The lease was a 99 year term certain. There were not two tenancies but rather one. The tenancy created fell under s.1 HA 1988 as it was a tenancy of a dwelling house let as a separate dwelling to an individual who occupied it as her only or principal home. It did not fall within any of the exclusions. It was therefore a fixed term assured tenancy. As such, the provisions of Ground 8 applied. the possession order was validly made, the lease determined, and her interest in the property was extinguished.
Apparently Midland Trust did repay Ms Richardson the initial premium, but this was entirely voluntary. There was no increase to match the increase in the value of the property, but there was no requirement to pay anything.
There is no news of any appeal.
So, just to be clear, a shared ownership lease, at least if it doesn’t fall outside the HA 1988 limits which many won’t, is functionally nothing more than an assured tenancy with an option to eventually purchase the freehold, or, I suppose, at least a 100% interest in the lease if a leasehold property. The premium for the percentage of the lease does not bring about any greater or other interest in the property.
Practically, the only difference between this and the dodgy sell and rent back schemes floating around is the difference between an assured and shorthold assured tenancy, if you don’t count the possibility of freehold/100% purchase eventually.
After some rapid education (thanks Francis), not having actually dealt with shared ownership lease possession proceedings, this makes a certain sense.
A residential lease which meets the requirements of Sch 1 Part 1 HA 1988 on rateable value (below £1500 in London, below £750 elsewhere) and rent level (more than two thirds of the rateable value) will be an assured tenancy.
This means that s.5(1) HA 1988 prevents the lease being ended by forfeiture proceedings, it has to be via HA 1988 grounds. HA 1988 s.7(6)(b) says that there has to be provision in the tenancy agreement for the tenancy to be ended on that ground (but a provision for forfeiture for non-payment of rent suffices to enable a ground 8 possession).

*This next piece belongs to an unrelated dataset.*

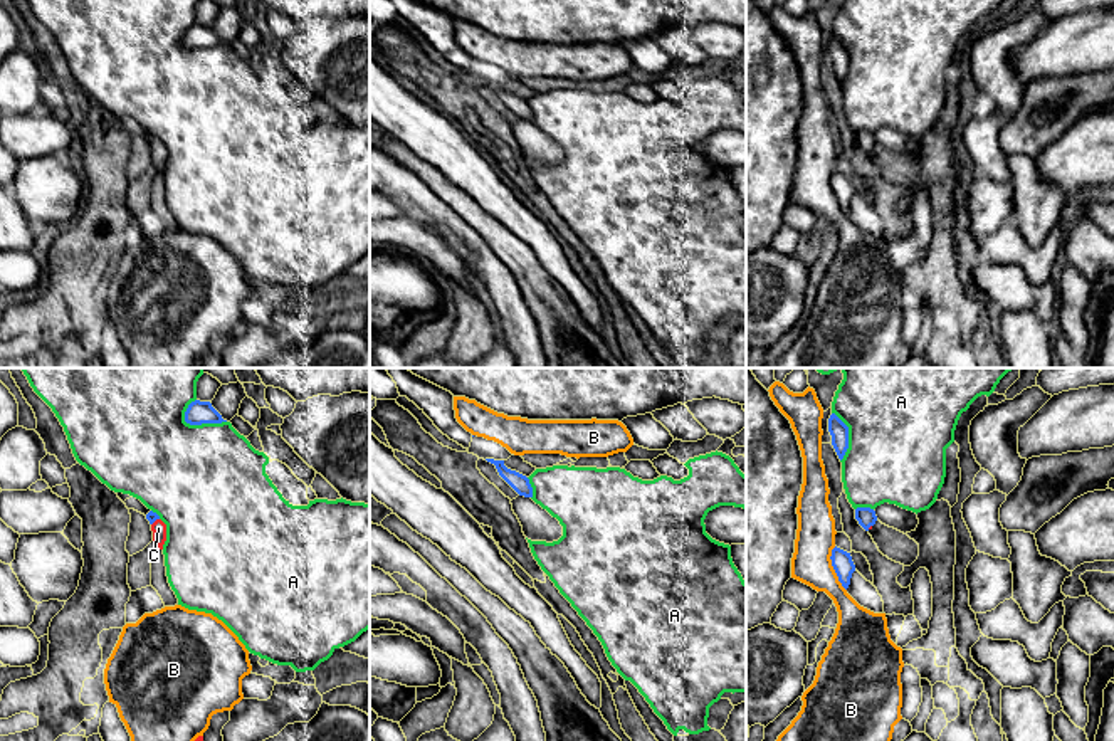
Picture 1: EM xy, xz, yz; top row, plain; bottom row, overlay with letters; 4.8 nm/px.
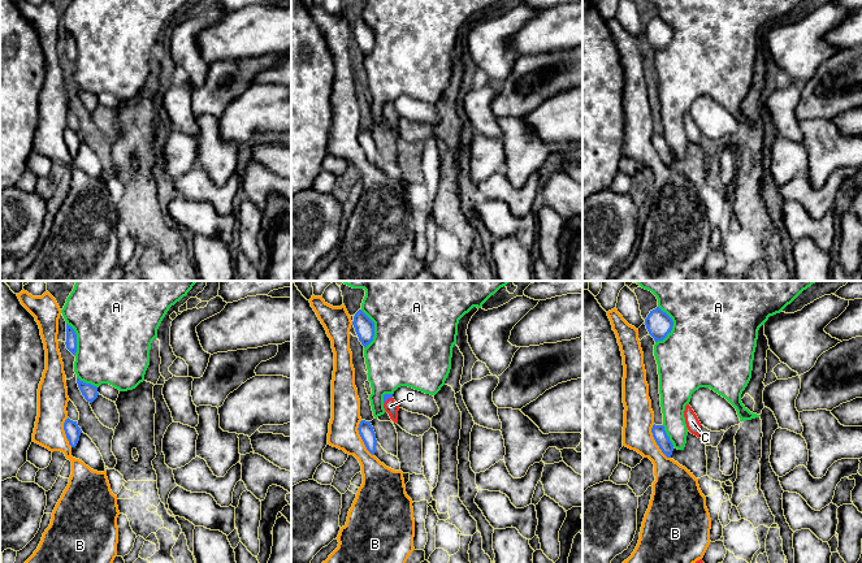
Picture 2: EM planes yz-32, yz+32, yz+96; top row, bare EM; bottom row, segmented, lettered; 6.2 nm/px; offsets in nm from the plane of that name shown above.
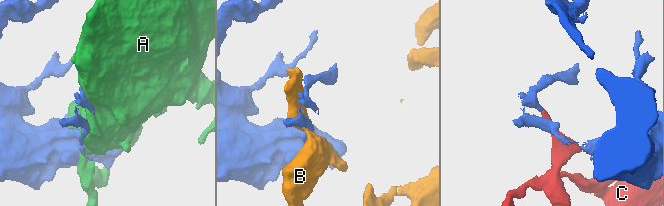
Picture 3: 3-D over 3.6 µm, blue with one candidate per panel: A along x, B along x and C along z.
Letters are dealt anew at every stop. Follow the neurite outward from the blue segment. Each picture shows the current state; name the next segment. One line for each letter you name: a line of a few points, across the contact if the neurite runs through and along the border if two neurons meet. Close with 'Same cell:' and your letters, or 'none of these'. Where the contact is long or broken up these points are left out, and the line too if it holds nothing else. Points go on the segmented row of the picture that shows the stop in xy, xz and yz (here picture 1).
Same cell: none of these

This means that the forfeiture for arrears provisions in shared ownership leases are unenforceable, because forfeiture is excluded as a valid means of ending the tenancy, but the provision is sufficient to enable a ground 8 possession claim under HA 1988. Artesian Residential Investments ltd v Beck [2000] QB 541
Standard shared ownership leases do contain forfeiture on non-payment of rent provisions, but assuming the rateable value/rent conditions are met, which they may well be, those provisions are unenforceable by the forfeiture proceedings route, and s.138 County Courts Act 1984 provisions on relief from forfeiture are unavailable to the tenant.
Oddly, on registration of the shared ownership lease at the Land Registry in the name of the tenant, there is a ‘no disposition by sole proprietor’ restriction, which normally indicates a trust – typically a trust for tenants-in-common who are also title holders. Here its purpose is to ensure no sale without the landlord’s consent, but it would indicate that there are split definite beneficial interests in the property, which accords with the (say) 50% tenant interest of a shared ownership scheme. But what is being held in trust – perhaps the leasehold interest, rather than freehold – could be a messy point to take on appeal.